1 lb. veal                    1 1/2 tsp. salt                        1 tsp. pepper

½ c. sunflower margarine                          4 c. water

3 tbsp. dry wine       2 bay leaves               4 tbsp. finely chopped parsley

¾ tsp. thyme             2 small onions, finely chopped

2 med. carrots, sliced                                   3 c. veal  bouillon

1/3 c. flour dissolved in 1/3 c. water

2 tbsp. gelatin dissolved in boiling water.

4 c. ground dutch rusk crumbs

12-15 c. sunflower oil for deep frying.

 

Season the veal with salt and pepper.  melt 3tbsp. margarine in deep cooking pot or large deep fry pan.  add meat, 4 c. water, wine, bay leaves and seasonings, onion and carrots, simmer over medium heat for about 40 minutes, or until mrat is done, remove meat, cut into small pieces, or grind

in blender.  set aside, strain bouillon, 9reserve the carrots, onions and herbs serve as side dish0 return it to the fry pan, add remaining margarine, then add flour-water mix slowly to bouillon mix.  stir and cook over medium heat.  dissolve the gelatin, in 3 tbsp. boiling water, in a long flat pan to cool.  it will cool quickly.

 

beat egg yolks slightly, add to cooled bouillon mix, mix well.  adjust seasoning to taste add 2-3tbsp. more white wine to cooled bouillon.

 

mix meat into bouillon mix very well, should be stiff now.

 

place entire mix into large bowl, using hands shape into balls  about 2 inches.
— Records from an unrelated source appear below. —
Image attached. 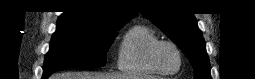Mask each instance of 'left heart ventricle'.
<instances>
[{
	"mask_svg": "<svg viewBox=\"0 0 255 79\" xmlns=\"http://www.w3.org/2000/svg\"><path fill=\"white\" fill-rule=\"evenodd\" d=\"M159 64L168 70H175L179 65V58L175 50L167 45L161 46L157 51Z\"/></svg>",
	"mask_w": 255,
	"mask_h": 79,
	"instance_id": "1",
	"label": "left heart ventricle"
}]
</instances>
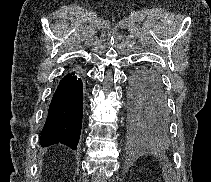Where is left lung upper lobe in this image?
Returning <instances> with one entry per match:
<instances>
[{
    "instance_id": "5c2ea615",
    "label": "left lung upper lobe",
    "mask_w": 211,
    "mask_h": 182,
    "mask_svg": "<svg viewBox=\"0 0 211 182\" xmlns=\"http://www.w3.org/2000/svg\"><path fill=\"white\" fill-rule=\"evenodd\" d=\"M130 113H131V116H133V118L135 119L136 123H139L140 125H142L147 131H149L150 133L152 132V130L146 126L144 123H142L141 121L137 120L134 115H133V110L130 109Z\"/></svg>"
}]
</instances>
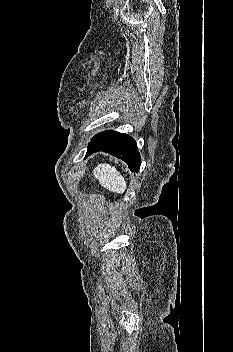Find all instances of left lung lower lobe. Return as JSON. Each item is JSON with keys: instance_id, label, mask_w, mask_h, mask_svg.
Here are the masks:
<instances>
[{"instance_id": "1", "label": "left lung lower lobe", "mask_w": 233, "mask_h": 352, "mask_svg": "<svg viewBox=\"0 0 233 352\" xmlns=\"http://www.w3.org/2000/svg\"><path fill=\"white\" fill-rule=\"evenodd\" d=\"M109 153L127 163L131 172H138L141 165L140 154L135 140L129 135L107 130L93 138L88 145L86 157L95 152Z\"/></svg>"}]
</instances>
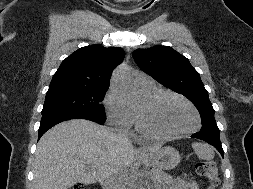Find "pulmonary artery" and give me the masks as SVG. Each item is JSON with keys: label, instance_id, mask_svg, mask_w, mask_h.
Masks as SVG:
<instances>
[{"label": "pulmonary artery", "instance_id": "1", "mask_svg": "<svg viewBox=\"0 0 253 189\" xmlns=\"http://www.w3.org/2000/svg\"><path fill=\"white\" fill-rule=\"evenodd\" d=\"M137 85L140 88H152L154 87V82L150 78L143 76L137 80Z\"/></svg>", "mask_w": 253, "mask_h": 189}]
</instances>
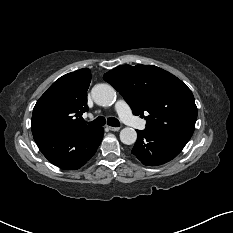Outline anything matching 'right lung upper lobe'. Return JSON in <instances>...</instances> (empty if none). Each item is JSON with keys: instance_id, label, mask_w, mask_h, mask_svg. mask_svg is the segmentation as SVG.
<instances>
[{"instance_id": "right-lung-upper-lobe-1", "label": "right lung upper lobe", "mask_w": 233, "mask_h": 233, "mask_svg": "<svg viewBox=\"0 0 233 233\" xmlns=\"http://www.w3.org/2000/svg\"><path fill=\"white\" fill-rule=\"evenodd\" d=\"M91 73L87 68L63 75L37 101L32 114L33 136L74 135L94 127L81 121L88 110L87 89Z\"/></svg>"}]
</instances>
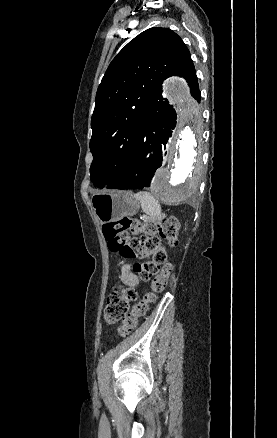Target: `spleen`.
<instances>
[{"instance_id":"1","label":"spleen","mask_w":277,"mask_h":438,"mask_svg":"<svg viewBox=\"0 0 277 438\" xmlns=\"http://www.w3.org/2000/svg\"><path fill=\"white\" fill-rule=\"evenodd\" d=\"M134 198L140 200L141 208L147 216H159L161 214V206L150 192H138Z\"/></svg>"}]
</instances>
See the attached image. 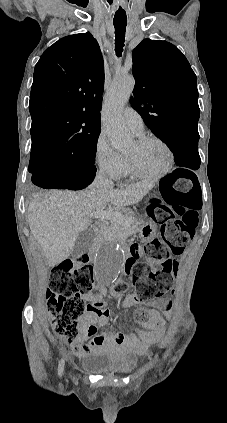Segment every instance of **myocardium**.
I'll return each mask as SVG.
<instances>
[{
	"label": "myocardium",
	"mask_w": 227,
	"mask_h": 423,
	"mask_svg": "<svg viewBox=\"0 0 227 423\" xmlns=\"http://www.w3.org/2000/svg\"><path fill=\"white\" fill-rule=\"evenodd\" d=\"M135 142L138 145H145V144L150 143V142H157L167 152L168 161H167L166 166L159 173L149 174V173H145V172L141 171L137 167L134 158L127 154V158H128L129 166H130V171L133 175H135L139 178L145 179V180L157 181V180H160V179L164 178L165 176H167L173 170L174 165H175V153H174L172 147L170 146V144L164 138L157 136V135H154V134H149V135H142V136L138 137Z\"/></svg>",
	"instance_id": "myocardium-1"
}]
</instances>
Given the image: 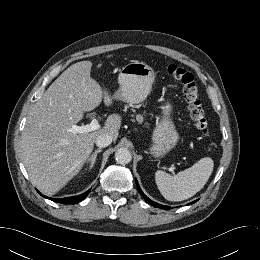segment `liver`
Masks as SVG:
<instances>
[{
    "label": "liver",
    "mask_w": 260,
    "mask_h": 260,
    "mask_svg": "<svg viewBox=\"0 0 260 260\" xmlns=\"http://www.w3.org/2000/svg\"><path fill=\"white\" fill-rule=\"evenodd\" d=\"M108 55L107 58H110ZM91 61L66 69L33 106L21 136L24 164L32 184L46 195L63 188L81 170L95 140L106 133L116 140L121 117L111 114L102 128L75 134L70 131L85 112L113 97L90 76Z\"/></svg>",
    "instance_id": "liver-1"
}]
</instances>
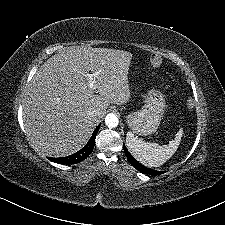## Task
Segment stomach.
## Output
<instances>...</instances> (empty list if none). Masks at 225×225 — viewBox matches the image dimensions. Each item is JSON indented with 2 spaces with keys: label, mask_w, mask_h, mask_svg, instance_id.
I'll return each instance as SVG.
<instances>
[{
  "label": "stomach",
  "mask_w": 225,
  "mask_h": 225,
  "mask_svg": "<svg viewBox=\"0 0 225 225\" xmlns=\"http://www.w3.org/2000/svg\"><path fill=\"white\" fill-rule=\"evenodd\" d=\"M164 107L165 102L161 94L151 93L140 110L127 115V124L135 134L143 136L151 135L159 127Z\"/></svg>",
  "instance_id": "obj_1"
}]
</instances>
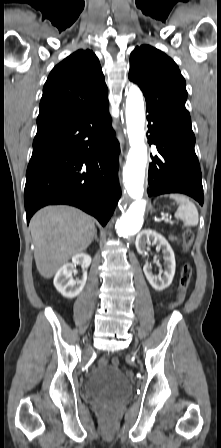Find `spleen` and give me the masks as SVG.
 <instances>
[{
	"mask_svg": "<svg viewBox=\"0 0 221 448\" xmlns=\"http://www.w3.org/2000/svg\"><path fill=\"white\" fill-rule=\"evenodd\" d=\"M169 197L177 202L178 208L175 217L183 221L184 227L196 226L199 221V214L195 204L181 194H170Z\"/></svg>",
	"mask_w": 221,
	"mask_h": 448,
	"instance_id": "1",
	"label": "spleen"
}]
</instances>
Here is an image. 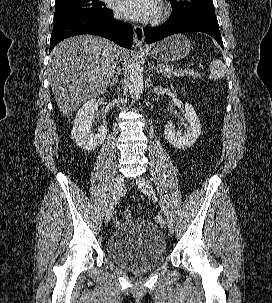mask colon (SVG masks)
I'll list each match as a JSON object with an SVG mask.
<instances>
[{"instance_id": "1", "label": "colon", "mask_w": 272, "mask_h": 303, "mask_svg": "<svg viewBox=\"0 0 272 303\" xmlns=\"http://www.w3.org/2000/svg\"><path fill=\"white\" fill-rule=\"evenodd\" d=\"M173 74L176 77H180V78H193V77H199L202 75V73L200 71H197L190 67H181V66L175 67L173 69ZM131 215H132L131 210H129V209L124 210L125 218H130Z\"/></svg>"}]
</instances>
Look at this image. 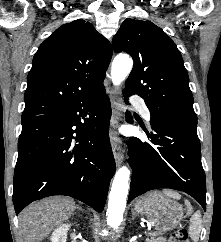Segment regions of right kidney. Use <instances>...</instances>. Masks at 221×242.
Segmentation results:
<instances>
[{
	"label": "right kidney",
	"instance_id": "obj_1",
	"mask_svg": "<svg viewBox=\"0 0 221 242\" xmlns=\"http://www.w3.org/2000/svg\"><path fill=\"white\" fill-rule=\"evenodd\" d=\"M70 227L71 224H63L57 229H55L50 238L51 242H66L67 231Z\"/></svg>",
	"mask_w": 221,
	"mask_h": 242
}]
</instances>
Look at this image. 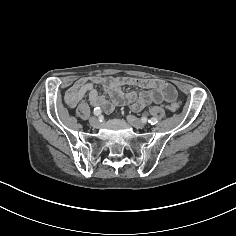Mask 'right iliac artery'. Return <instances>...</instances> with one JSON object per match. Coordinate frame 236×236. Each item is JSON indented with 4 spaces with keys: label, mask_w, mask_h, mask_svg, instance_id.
Returning a JSON list of instances; mask_svg holds the SVG:
<instances>
[{
    "label": "right iliac artery",
    "mask_w": 236,
    "mask_h": 236,
    "mask_svg": "<svg viewBox=\"0 0 236 236\" xmlns=\"http://www.w3.org/2000/svg\"><path fill=\"white\" fill-rule=\"evenodd\" d=\"M102 111L100 110V108L96 107L93 111V114L96 115V116H99L101 115Z\"/></svg>",
    "instance_id": "1"
}]
</instances>
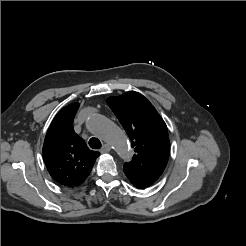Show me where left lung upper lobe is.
I'll return each instance as SVG.
<instances>
[{
  "mask_svg": "<svg viewBox=\"0 0 246 246\" xmlns=\"http://www.w3.org/2000/svg\"><path fill=\"white\" fill-rule=\"evenodd\" d=\"M107 104L126 130L135 154L124 170L155 182L169 158L167 126L153 105L143 95L129 91L110 97Z\"/></svg>",
  "mask_w": 246,
  "mask_h": 246,
  "instance_id": "left-lung-upper-lobe-1",
  "label": "left lung upper lobe"
}]
</instances>
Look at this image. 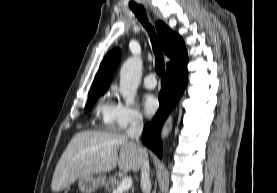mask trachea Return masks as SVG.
I'll return each mask as SVG.
<instances>
[{
    "label": "trachea",
    "instance_id": "1",
    "mask_svg": "<svg viewBox=\"0 0 277 193\" xmlns=\"http://www.w3.org/2000/svg\"><path fill=\"white\" fill-rule=\"evenodd\" d=\"M130 8L150 35L153 52L155 54V71L158 75H162L165 70L163 51L161 44L155 34L154 28L149 24L146 11L144 7L138 5L130 6Z\"/></svg>",
    "mask_w": 277,
    "mask_h": 193
}]
</instances>
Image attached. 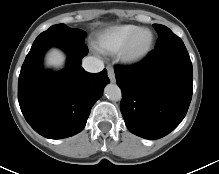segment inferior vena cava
I'll return each instance as SVG.
<instances>
[{"label":"inferior vena cava","mask_w":219,"mask_h":174,"mask_svg":"<svg viewBox=\"0 0 219 174\" xmlns=\"http://www.w3.org/2000/svg\"><path fill=\"white\" fill-rule=\"evenodd\" d=\"M83 68L90 73H98L103 70L104 63L95 57H86L82 61Z\"/></svg>","instance_id":"602c4592"}]
</instances>
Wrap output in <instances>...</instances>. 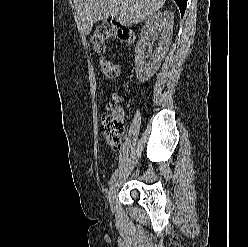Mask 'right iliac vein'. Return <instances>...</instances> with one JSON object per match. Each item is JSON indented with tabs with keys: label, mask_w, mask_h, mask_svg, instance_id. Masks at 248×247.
<instances>
[{
	"label": "right iliac vein",
	"mask_w": 248,
	"mask_h": 247,
	"mask_svg": "<svg viewBox=\"0 0 248 247\" xmlns=\"http://www.w3.org/2000/svg\"><path fill=\"white\" fill-rule=\"evenodd\" d=\"M117 189H118V180H115V182L110 187L109 194H108V199H109L111 207H113Z\"/></svg>",
	"instance_id": "obj_1"
}]
</instances>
spread crumbs on a breadboard roll mix into crumbs then lightly beaten egg whites then back into crumbs.  make sure they do not have meat mix sticking out. 9this will cause them to burst0

 

preheat sunflower oil to 350 degrees.  deep fry croquettes for 3-4 minutes or golden brown.

 

makes 18=20 balls.

 

prepare ahead microwave 1 1/2minutes on high. 

 

beef, chicken, rabbit or turkey can be used instead.